Copy the listing word for word from its beginning through the line containing "var sketch = newSketch(context, id", leaving out the picture.

→ Raw listing:
-.-.-

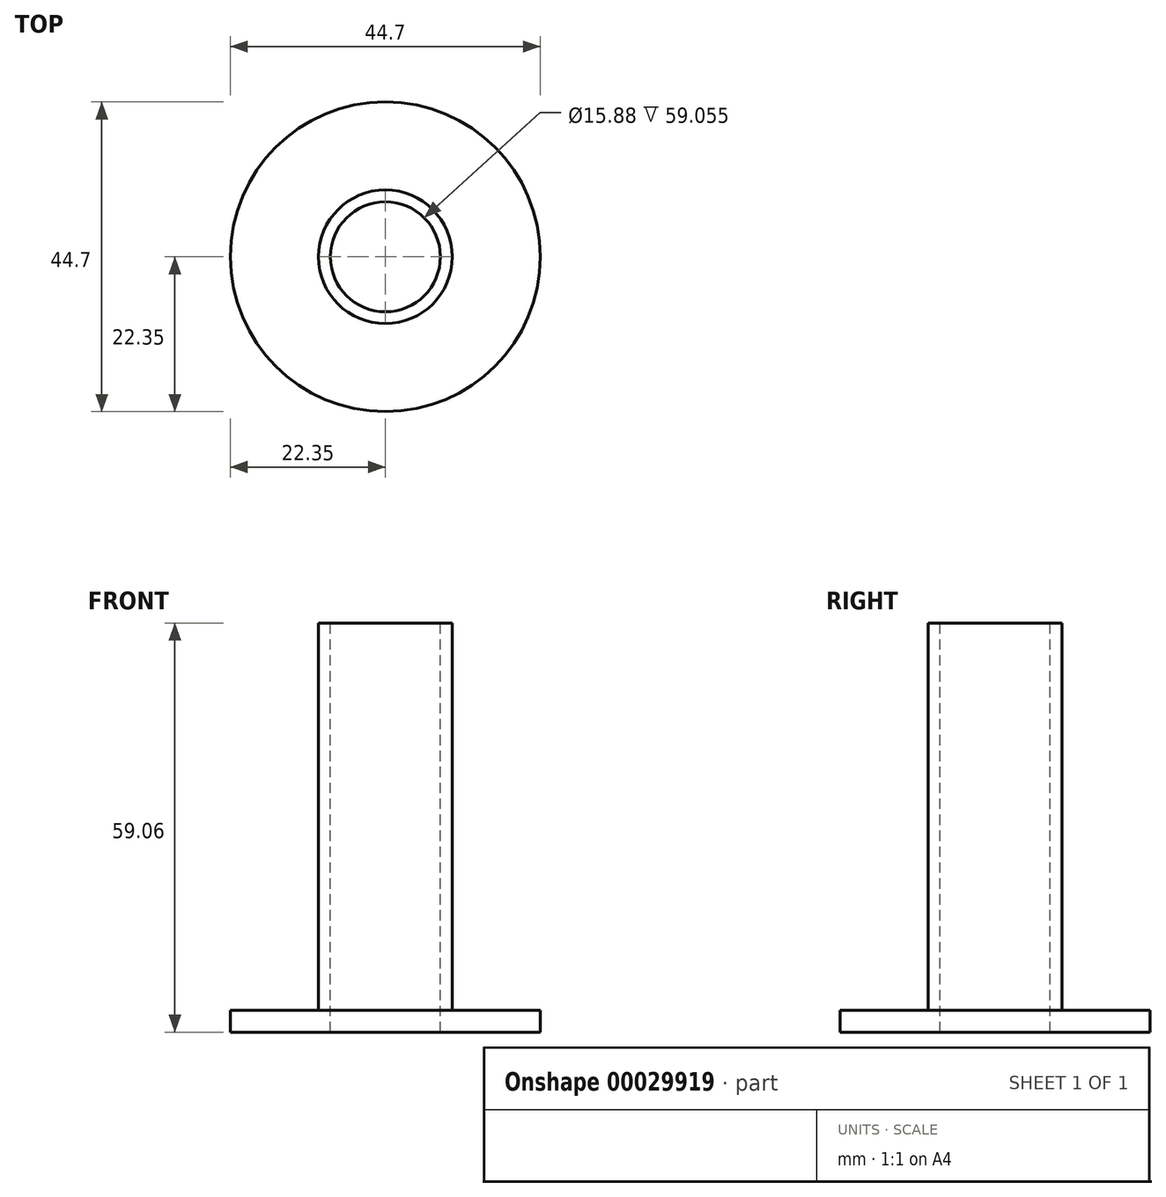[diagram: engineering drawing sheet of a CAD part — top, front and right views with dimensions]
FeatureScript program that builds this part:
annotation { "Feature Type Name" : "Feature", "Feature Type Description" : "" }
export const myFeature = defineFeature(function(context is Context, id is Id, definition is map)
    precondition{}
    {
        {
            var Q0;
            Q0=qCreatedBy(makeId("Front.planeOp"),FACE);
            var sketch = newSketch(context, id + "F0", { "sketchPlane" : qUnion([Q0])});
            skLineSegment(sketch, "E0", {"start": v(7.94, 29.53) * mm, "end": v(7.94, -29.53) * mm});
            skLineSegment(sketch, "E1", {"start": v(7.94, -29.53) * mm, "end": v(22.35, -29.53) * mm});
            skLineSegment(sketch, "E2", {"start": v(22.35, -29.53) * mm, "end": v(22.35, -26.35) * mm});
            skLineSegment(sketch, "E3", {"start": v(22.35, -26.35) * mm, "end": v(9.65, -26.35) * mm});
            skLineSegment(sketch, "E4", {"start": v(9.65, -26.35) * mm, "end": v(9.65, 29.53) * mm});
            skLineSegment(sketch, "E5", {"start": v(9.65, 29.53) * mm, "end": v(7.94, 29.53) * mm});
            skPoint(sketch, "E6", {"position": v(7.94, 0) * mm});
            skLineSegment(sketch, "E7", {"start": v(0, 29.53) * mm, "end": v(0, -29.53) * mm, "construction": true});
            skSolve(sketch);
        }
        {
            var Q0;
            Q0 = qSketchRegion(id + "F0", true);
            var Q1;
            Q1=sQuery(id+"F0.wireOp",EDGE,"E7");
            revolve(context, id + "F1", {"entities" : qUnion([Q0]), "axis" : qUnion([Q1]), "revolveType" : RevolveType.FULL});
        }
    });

-.-.-

→ SOLVED EXERCISE:
[diagram: engineering drawing sheet of a CAD part — top, front and right views with dimensions]
FeatureScript program that builds this part:
annotation { "Feature Type Name" : "Feature", "Feature Type Description" : "" }
export const myFeature = defineFeature(function(context is Context, id is Id, definition is map)
    precondition{}
    {
        {
            var Q0;
            Q0=qCreatedBy(makeId("Front.planeOp"),FACE);
            var sketch = newSketch(context, id + "F0", { "sketchPlane" : qUnion([Q0])});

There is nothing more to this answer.